Наступило молчание, только Барбос во сне гонялся за кошками и иногда ворчал.

– Противно это все. Я даже не понимаю, как ты до этого додумалась.

– Ты считаешь возможным мне читать мораль? – с вызовом спросила Кира.

– Считаю, – спокойно ответил Олег Борисович, – я рассчитывал на порядочность человека, с которым живу. Которого люблю, которого считал своим.

– Это просто бизнес.

– Ты органами человеческими не пробовала торговать? – осведомился Григорьев.

– Мне надо было купить квартиру в «старом доме». Ты же все знаешь.

– А если потерпеть? Если наступить на горло собственным желаниям? Особенно когда они роскошью являются. Ты не пробовала когда-нибудь от чего-нибудь отказаться?

– Не пробовала. Именно поэтому многого достигла. Ты, конечно, помог мне.

– Лучше бы не помогал.

– Что ты взбеленился так? Что такого произошло?

– Ты купила квартиру? Купила. Но бизнес не прикрыла. Наоборот, еще больше развернулась. Почему?

– Хорошо пошло. – В голосе Киры послышались наглые нотки.

– То есть любовь к деньгам выше всего.

– Да, представь. Ты сам не всегда занимался приличными делами.

– Вот и ошибаешься. Я торговал вениками, тазами, ведрами. В разных масштабах. Но бабами я не торговал. Не убивал. Даже не обманывал, как ты. Деньги в рост не давал. Я не брал на работу человека и не скрывал, чем он будет заниматься.

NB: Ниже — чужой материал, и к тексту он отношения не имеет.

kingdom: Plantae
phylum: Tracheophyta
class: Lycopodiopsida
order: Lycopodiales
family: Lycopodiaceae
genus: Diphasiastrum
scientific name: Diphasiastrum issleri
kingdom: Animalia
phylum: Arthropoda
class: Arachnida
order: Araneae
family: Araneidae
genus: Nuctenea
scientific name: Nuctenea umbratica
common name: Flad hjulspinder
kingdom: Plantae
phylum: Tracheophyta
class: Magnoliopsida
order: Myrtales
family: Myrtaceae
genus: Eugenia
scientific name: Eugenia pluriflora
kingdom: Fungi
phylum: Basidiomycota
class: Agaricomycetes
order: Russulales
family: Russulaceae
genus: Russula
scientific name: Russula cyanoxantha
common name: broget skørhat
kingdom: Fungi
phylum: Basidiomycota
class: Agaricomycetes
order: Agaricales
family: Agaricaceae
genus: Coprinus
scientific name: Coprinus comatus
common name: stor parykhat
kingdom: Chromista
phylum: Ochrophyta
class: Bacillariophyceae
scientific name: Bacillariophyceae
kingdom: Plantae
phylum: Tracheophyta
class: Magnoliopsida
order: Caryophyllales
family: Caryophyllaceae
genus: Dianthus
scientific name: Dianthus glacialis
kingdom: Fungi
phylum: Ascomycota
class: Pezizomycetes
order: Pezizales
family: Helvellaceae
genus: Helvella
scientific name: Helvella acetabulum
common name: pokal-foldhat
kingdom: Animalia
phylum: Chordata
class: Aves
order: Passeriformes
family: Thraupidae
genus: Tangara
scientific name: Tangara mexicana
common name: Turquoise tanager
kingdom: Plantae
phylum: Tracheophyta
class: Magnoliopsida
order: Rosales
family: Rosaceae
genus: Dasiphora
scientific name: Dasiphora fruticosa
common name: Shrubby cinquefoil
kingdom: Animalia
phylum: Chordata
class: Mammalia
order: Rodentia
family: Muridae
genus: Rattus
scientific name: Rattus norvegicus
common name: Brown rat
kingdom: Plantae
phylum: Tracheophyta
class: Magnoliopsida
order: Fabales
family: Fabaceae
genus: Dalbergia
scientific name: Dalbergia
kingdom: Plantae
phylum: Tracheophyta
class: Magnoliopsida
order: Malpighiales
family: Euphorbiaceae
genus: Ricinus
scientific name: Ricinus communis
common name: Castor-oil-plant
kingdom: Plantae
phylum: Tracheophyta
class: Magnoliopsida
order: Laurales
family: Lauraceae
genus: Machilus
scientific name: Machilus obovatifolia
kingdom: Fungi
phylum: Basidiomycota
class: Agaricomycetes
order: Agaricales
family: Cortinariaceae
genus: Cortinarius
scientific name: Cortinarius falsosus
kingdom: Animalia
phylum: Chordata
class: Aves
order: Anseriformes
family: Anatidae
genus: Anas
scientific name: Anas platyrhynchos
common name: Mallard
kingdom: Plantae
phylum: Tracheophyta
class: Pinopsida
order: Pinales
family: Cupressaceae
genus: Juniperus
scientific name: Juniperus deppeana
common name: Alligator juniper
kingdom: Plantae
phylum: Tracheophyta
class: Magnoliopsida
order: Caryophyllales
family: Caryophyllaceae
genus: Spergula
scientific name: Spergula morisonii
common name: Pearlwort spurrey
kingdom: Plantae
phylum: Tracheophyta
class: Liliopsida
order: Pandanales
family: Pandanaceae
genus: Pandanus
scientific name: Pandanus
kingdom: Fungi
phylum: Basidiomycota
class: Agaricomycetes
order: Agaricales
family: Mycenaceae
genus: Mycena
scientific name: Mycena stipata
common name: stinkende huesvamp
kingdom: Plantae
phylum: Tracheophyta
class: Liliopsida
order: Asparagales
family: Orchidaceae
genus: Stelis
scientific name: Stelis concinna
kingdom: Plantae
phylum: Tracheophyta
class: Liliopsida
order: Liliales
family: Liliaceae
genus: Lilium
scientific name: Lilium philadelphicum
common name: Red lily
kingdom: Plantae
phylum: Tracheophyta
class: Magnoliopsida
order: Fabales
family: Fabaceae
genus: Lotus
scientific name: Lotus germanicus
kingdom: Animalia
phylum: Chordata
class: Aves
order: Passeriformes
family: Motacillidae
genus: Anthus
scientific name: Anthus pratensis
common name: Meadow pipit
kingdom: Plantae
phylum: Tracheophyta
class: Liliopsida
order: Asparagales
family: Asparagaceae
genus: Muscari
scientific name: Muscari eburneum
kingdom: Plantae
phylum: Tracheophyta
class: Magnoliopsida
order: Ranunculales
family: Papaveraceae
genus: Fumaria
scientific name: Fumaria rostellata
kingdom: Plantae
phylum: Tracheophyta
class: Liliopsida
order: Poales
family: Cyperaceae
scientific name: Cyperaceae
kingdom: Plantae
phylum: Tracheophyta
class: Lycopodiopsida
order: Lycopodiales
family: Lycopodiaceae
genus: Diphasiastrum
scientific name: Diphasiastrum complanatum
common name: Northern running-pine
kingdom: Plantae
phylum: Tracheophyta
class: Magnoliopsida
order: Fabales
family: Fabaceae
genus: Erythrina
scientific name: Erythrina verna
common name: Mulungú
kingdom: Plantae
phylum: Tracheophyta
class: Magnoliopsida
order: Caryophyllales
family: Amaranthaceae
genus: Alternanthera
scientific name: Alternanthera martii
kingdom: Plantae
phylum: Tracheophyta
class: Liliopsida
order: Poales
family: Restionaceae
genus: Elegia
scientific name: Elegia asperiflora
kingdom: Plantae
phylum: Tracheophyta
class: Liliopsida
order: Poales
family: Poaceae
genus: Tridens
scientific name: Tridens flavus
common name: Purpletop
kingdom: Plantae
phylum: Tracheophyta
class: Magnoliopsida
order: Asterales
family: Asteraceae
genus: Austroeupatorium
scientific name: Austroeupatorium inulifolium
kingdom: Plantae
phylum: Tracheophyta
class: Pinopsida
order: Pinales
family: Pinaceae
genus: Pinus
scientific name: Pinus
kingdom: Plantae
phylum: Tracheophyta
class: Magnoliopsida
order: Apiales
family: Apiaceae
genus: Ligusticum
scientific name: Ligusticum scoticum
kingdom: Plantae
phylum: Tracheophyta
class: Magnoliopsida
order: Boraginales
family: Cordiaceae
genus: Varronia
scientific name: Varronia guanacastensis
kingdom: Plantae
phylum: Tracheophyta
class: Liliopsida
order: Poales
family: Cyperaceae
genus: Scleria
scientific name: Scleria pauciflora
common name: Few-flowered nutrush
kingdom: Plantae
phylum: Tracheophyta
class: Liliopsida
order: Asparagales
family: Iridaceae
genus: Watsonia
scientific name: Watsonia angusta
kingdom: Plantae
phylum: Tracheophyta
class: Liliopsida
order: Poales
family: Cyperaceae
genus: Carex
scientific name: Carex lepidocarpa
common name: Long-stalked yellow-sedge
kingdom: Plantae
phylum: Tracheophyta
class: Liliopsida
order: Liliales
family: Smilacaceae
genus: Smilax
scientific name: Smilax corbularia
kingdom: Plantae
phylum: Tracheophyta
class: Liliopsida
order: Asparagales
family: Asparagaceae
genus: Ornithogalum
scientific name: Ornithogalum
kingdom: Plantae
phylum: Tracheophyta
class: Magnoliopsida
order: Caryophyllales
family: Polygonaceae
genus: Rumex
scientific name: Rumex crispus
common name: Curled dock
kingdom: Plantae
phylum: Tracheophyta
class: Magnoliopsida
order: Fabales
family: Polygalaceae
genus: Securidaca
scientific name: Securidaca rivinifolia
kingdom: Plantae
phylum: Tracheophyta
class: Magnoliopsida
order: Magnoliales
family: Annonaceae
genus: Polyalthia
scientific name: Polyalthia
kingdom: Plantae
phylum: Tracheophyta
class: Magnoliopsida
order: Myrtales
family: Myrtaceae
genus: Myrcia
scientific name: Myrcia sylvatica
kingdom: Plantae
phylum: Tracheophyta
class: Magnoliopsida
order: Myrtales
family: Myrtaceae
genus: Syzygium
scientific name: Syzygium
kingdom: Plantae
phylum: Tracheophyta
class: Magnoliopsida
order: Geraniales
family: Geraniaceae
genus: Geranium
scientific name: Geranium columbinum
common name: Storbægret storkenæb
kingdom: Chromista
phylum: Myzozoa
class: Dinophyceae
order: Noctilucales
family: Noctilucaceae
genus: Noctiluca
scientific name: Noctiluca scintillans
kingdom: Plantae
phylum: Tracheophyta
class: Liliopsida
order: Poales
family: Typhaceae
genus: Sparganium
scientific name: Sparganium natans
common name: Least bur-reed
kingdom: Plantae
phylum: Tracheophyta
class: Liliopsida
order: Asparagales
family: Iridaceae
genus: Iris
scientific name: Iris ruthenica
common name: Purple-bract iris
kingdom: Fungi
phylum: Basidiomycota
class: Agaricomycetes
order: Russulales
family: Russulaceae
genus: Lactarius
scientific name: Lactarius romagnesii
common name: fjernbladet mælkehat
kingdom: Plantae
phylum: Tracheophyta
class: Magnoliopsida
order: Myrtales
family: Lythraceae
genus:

– Как ты узнал? Уши оборву тем, кто разболтал.

– Яшкин обрывать будет. Ты сама руки пачкать, наверное, не будешь, – усмехнулся Григорьев.

– О, и про Яшкина знаешь.

– Да, а, кстати, Перов знает, что ты содержишь бордель?

Вот этого Кира не ожидала. Она покраснела.

– Григорьев, – наконец сказала она, – если я и чувствую вину, то только из-за Перова. Это, конечно, подло. Но так ведь в жизни бывает. Ты же сам, поди, не святой.

– Не святой, – согласился Олег Борисович.

– Да? И кто же она?

– Ну зачем тебе знать. Я лучше поберегу человека. Ты жестокая. Ты и отомстить можешь. Кстати, – Григорьев вдруг пересел поближе к Кире, – ты расскажи мне, как же тебе это удалось?! Как ты приличную компанию по уборке помещений превратила в бордель по вызову?! Или как там правильно это называется? Нет, мне просто интересно, как технически это можно было сделать. Меня уже не интересует, как ты на это пошла, мне интересно, как технически это ты осуществила.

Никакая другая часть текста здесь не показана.